Goats at the Catholic church.

The bridge that goes nowhere

Elder Larsen at the end of the bridge.
Boardwalks leading from the road to a house, such as this,
are very common, and shaky to walk on.

Saturday our branch took over 1000 pictures of gravestones in a soon-to-be-destroyed Chinese cemetery. We uploaded the photos to for indexing in the future.

Sunday I read the releasing of all the district clerks, secretaries, and high council, and then read in the sustaining of the stake similar callings. This is always a challenge to pronounce the Thai names correctly. President Sathit said the Branch President had to do it as authorized to represent the stake presidency, otherwise I would have delegated it. I am sure I said a few names wrong but they were not there to be unhappy with me.

Because we have several (5) English speaking members in the Branch, we started an English Adult Sunday School class. Joan taught the first lesson about Psalms and did super.

Happy birthday, America. And everyone who lives there, have a nice week.

Tuesday, July 1, 2014

Another Amazing Week in Thailand

by Elder Sowards

Transfer meeting this week was a big surprise: We lost three missionaries from branch and only received one back. With twenty-two missionaries leaving and only 8 arriving, the mission had to downsize so we lost a companionship. To make it more interesting Elder Kittavong stayed so we have gone from three English-speaking Elders to one – Elder Larsen. Teaching English class is now more of a challenge with 3 classes.
Elders Kettavong and Larsen

We have several English-only speaking members attend Sacrament meeting and the missionaries translate into a transmitter that allows them to hear the talks through wireless headphones. Elder Larsen, the new elder, has been in country less than 6 months and it is all his job now.
We have had several big rainstorms this week. The lawn was so tall I had the lady lawn-care person come cut it on Saturday. With the big storm we received Sunday nigh it will probably be just as tall in a few days. Two days of rain

We held a Work of Salvation Fireside on Sunday afternoon to help encourage more unity between members and missionaries. I was one of the speakers. We had made no-bake copies and I asked a few members plus the new missionary to come up to the podium. I asked if they looked exciting to eat (they look like mud). The Thais said no. Only E. Larsen was happy to try them, as he knew what they were. After they all tasted them they want more. I used it to illustrate that we shouldn’t judge people such as investigators or new converts.

Taught crocheting at the Saturday Youth Activity. Only a few were interested in crocheting, but it is good to be exposed to the basic stitch.

We held a special meeting honoring Joseph Smith on Friday June 27th.
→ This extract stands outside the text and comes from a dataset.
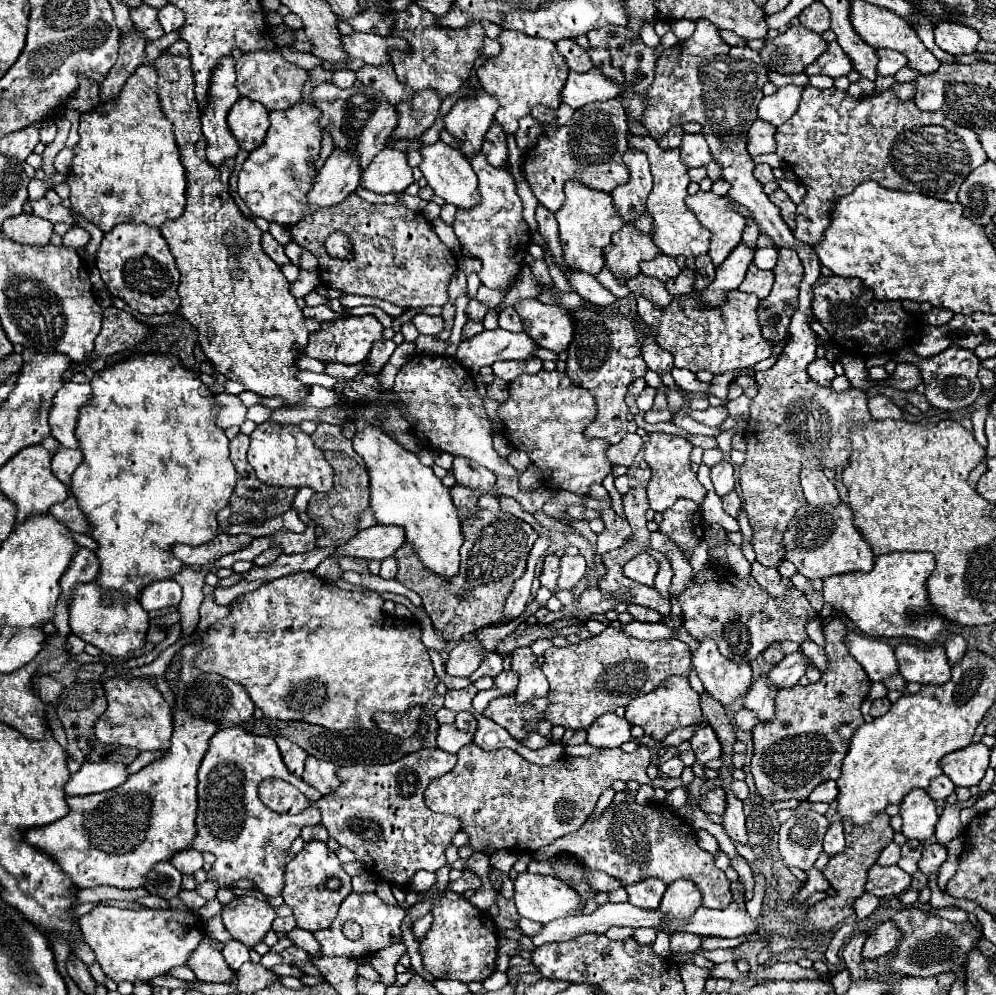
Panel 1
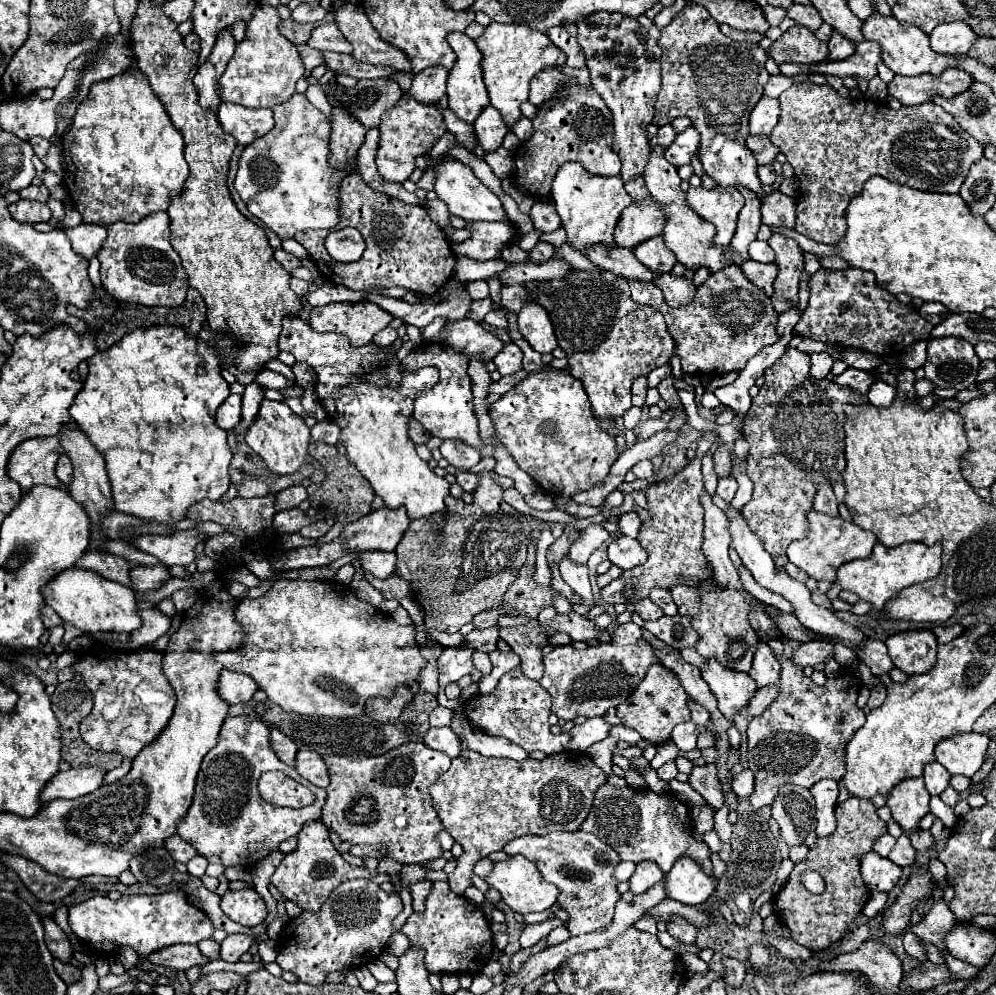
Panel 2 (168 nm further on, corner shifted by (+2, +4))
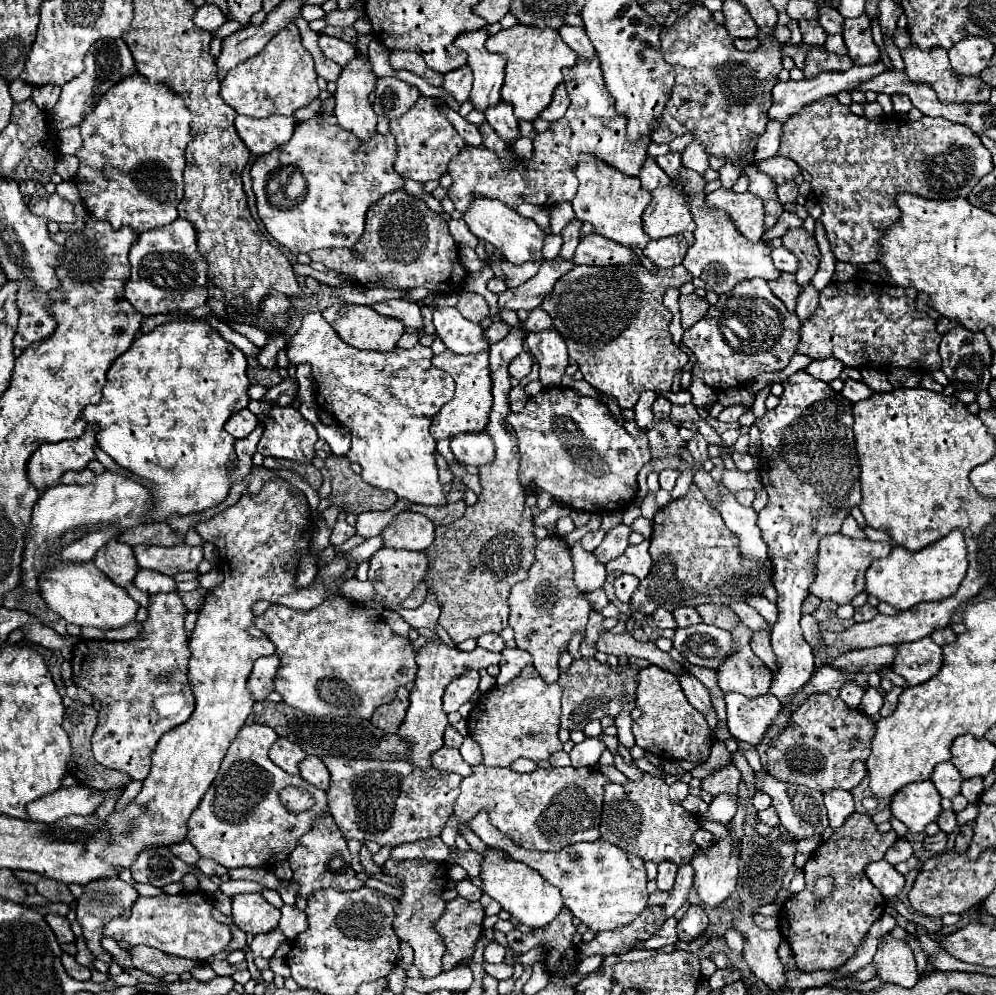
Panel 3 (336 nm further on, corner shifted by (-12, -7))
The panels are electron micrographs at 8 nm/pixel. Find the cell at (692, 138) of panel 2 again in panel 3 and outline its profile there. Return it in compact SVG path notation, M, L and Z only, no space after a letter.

One sister said that her grandchildren had asked why Joseph had to die like he did.  She said after the meeting they understood more and had a better testimony of the prophet.

During our combined Priesthood-Relief Society 5th Sunday lesson, I realized how important reading is in the Church. The lesson was about being better teachers of the gospel. The stake Sunday School president used several lesson manuals to help explain how to teach. Most Thais and many Americans do not read the training material provided us. As I thought about this, I wondered where the Church would be if Joseph Smith had not read the Bible?
 We fed the two full-time elders Sunday night. We had bought Oscar Myers hotdogs and potato chips at an American food store to celebrate the 4th of July. We didn’t have apple pie but substituted brownies.

Gorgeous but tasteless. Thai people don't care for rich desserts as do Americans,
but they enjoy a great presentation such as this cake.
Brownies are American.

Everyone have a great 4th of July. Happy birthday, America!